La proposition de les taxer offrirait, en plus, des recettes à l’État, qui voit baisser celles liées à la cigarette (80 % du prix d’un paquet est constitué de taxes).
La Suède en exemple
« Aujourd’hui, 31,1 % des Français sont des fumeurs. Il y a eu un recul de 5 points en vingt ans, c’est peu comparé à d’autres pays comme le Japon, la Nouvelle-Zélande, l’Italie, le Royaume-Uni ou la Suède, où des solutions alternatives ont été poussées », ajoute un industriel.
« En Grande-Bretagne, il y avait 30 % de fumeurs dans les années 2000. Ils sont 13 % aujourd’hui. »

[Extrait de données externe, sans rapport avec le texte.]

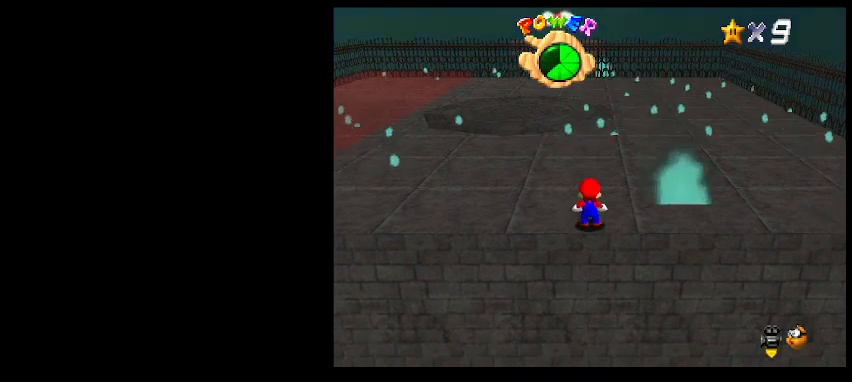
{"keys": [], "events": [[200, "return", "down"], [333, "return", "up"], [333, "shift_l", "down"], [433, "shift_l", "up"]]}
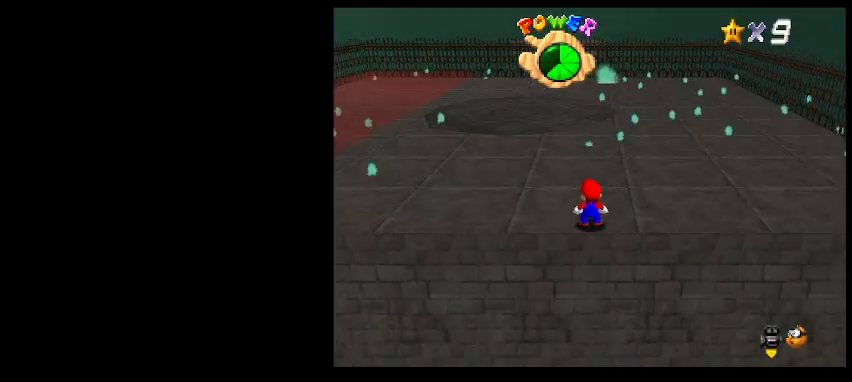
{"keys": [], "events": []}
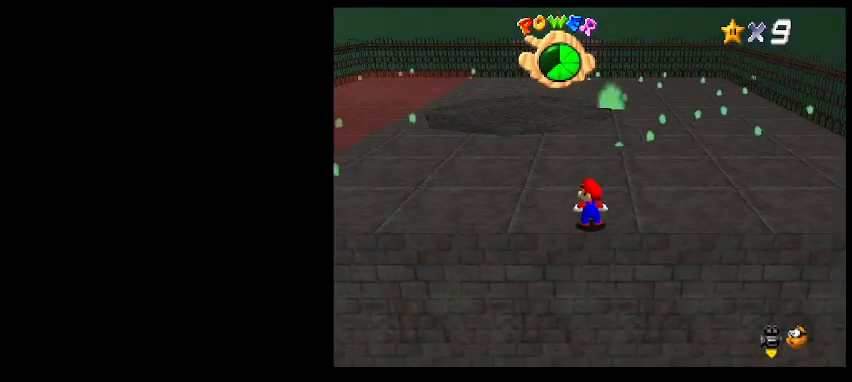
{"keys": ["right", "up"], "events": [[200, "up", "down"], [233, "z", "down"], [467, "z", "up"], [500, "right", "down"]]}
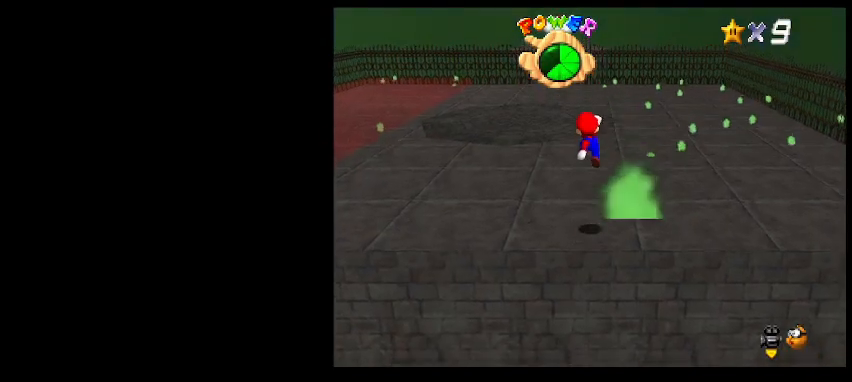
{"keys": ["s"], "events": [[67, "up", "up"], [67, "x", "down"], [133, "right", "up"], [167, "x", "up"], [467, "s", "down"]]}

Pour ces fabricants, la Suède fait figure d’exemple. Le recours à ces sachets – ou snus blanc – placés entre la gencive et la lèvre, inscrits dans la tradition, aurait permis de diminuer fortement le tabagisme depuis trente ans. Le pays affiche le plus bas taux de fumeurs en Europe (5,4 %) et aussi le plus faible taux de mortalité au monde de cancer du poumon.
Tout le monde est cependant d’accord pour que les ventes soient interdites aux mineurs.
Et le taux de nicotine limité.
British American Tobacco estime qu’il faut « autoriser les arômes destinés aux adultes et interdire ceux, ainsi que les emballages, qui attirent spécifiquement les mineurs ».
La distribution devra aussi être réservée aux buralistes.
« Une réglementation bien pensée peut aider la France à atteindre ses ambitions sans fumée », plaidait récemment Sébastien Charbonneau, directeur des affaires publiques de British American Tobacco France (voir 28 janvier 2025).
En Europe, seuls la Belgique et les Pays-Bas interdisent la vente de sachets de nicotine.